Linux KVM/arm64 development list
 help / color / mirror / Atom feed
From: Marc Zyngier <marc.zyngier@arm.com>
To: Andrew Jones <drjones@redhat.com>
Cc: Christoffer Dall <christoffer.dall@linaro.org>,
	linux-arm-kernel@lists.infradead.org, kvm@vger.kernel.org,
	kvmarm@lists.cs.columbia.edu, andre.przywara@arm.com
Subject: Re: [PATCH 0/8] KVM/ARM: Guest Entry/Exit optimizations
Date: Wed, 10 Feb 2016 12:24:06 +0000	[thread overview]
Message-ID: <56BB2BE6.8020600@arm.com> (raw)
In-Reply-To: <20160210120211.fjp2sxzivdhxug6p@hawk.localdomain>

On 10/02/16 12:02, Andrew Jones wrote:
> On Wed, Feb 10, 2016 at 08:34:21AM +0000, Marc Zyngier wrote:
>> On 09/02/16 20:59, Christoffer Dall wrote:
>>> On Mon, Feb 08, 2016 at 11:40:14AM +0000, Marc Zyngier wrote:
>>>> I've recently been looking at our entry/exit costs, and profiling
>>>> figures did show some very low hanging fruits.
>>>>
>>>> The most obvious cost is that accessing the GIC HW is slow.
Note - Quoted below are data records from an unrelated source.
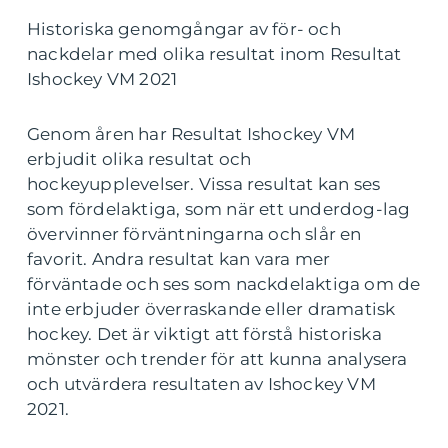
Historiska genomgångar av för- och
nackdelar med olika resultat inom Resultat
Ishockey VM 2021
Genom åren har Resultat Ishockey VM
erbjudit olika resultat och
hockeyupplevelser. Vissa resultat kan ses
som fördelaktiga, som när ett underdog-lag
övervinner förväntningarna och slår en
favorit. Andra resultat kan vara mer
förväntade och ses som nackdelaktiga om de
inte erbjuder överraskande eller dramatisk
hockey. Det är viktigt att förstå historiska
mönster och trender för att kunna analysera
och utvärdera resultaten av Ishockey VM
2021.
As in
>>>> "deadly slow", specially when GICv2 is involved. So not hammering the
>>>> HW when there is nothing to write is immediately beneficial, as this
>>>> is the most common cases (whatever people seem to think, interrupts
>>>> are a *rare* event).
>>>>
>>>> Another easy thing to fix is the way we handle trapped system
>>>> registers. We do insist on (mostly) sorting them, but we do perform a
>>>> linear search on trap. We can switch to a binary search for free, and
>>>> get immediate benefits (the PMU code, being extremely trap-happy,
>>>> benefits immediately from this).
>>>>
>>>> With these in place, I see an improvement of 20 to 30% (depending on
>>>> the platform) on our world-switch cycle count when running a set of
>>>> hand-crafted guests that are designed to only perform traps.
>>>
>>> I'm curious about the weight of these two?  My guess based on the
>>> measurement work I did is that the GIC is by far the worst sinner, but
>>> that was exacerbated on X-Gene compared to Seattle.
>>
>> Indeed, the GIC is the real pig. 80% of the benefit is provided by not
>> accessing it when not absolutely required. The sysreg access is only
>> visible for workloads that are extremely trap-happy, but that's what
>> happens with as soon as you start exercising the PMU code.
>>
>>>>
>>>> Methodology:
>>>>
>>>> * NULL-hypercall guest: Perform 65536 PSCI_0_2_FN_PSCI_VERSION calls,
>>>> and then a power-off:
>>>>
>>>> __start:
>>>> 	mov	x19, #(1 << 16)
>>>> 1:	mov	x0, #0x84000000
>>>> 	hvc	#0
>>>> 	sub	x19, x19, #1
>>>> 	cbnz	x19, 1b
>>>> 	mov	x0, #0x84000000
>>>> 	add	x0, x0, #9
>>>> 	hvc	#0
>>>> 	b	.
>>>>
>>>> * sysreg trap guest: Perform 2^20 PMSELR_EL0 accesses, and power-off:
>>>>
>>>> __start:
>>>> 	mov	x19, #(1 << 20)
>>>> 1:	mrs	x0, PMSELR_EL0
>>>> 	sub	x19, x19, #1
>>>> 	cbnz	x19, 1b
>>>> 	mov	x0, #0x84000000
>>>> 	add	x0, x0, #9
>>>> 	hvc	#0
>>>> 	b	.
>>>>
>>>> * These guests are profiled using perf and kvmtool:
>>>>
>>>> taskset -c 1 perf stat -e cycles:kh lkvm run -c1 --kernel do_sysreg.bin 2>&1 >/dev/null| grep cycles
>>>
>>> these would be good to add to kvm-unit-tests so we can keep an eye on
>>> this sort of thing...
> 
> I can work on that. (Actually I already had put this on my TODO when I
> saw this series. Your interest in it just bumped it up in priority :-)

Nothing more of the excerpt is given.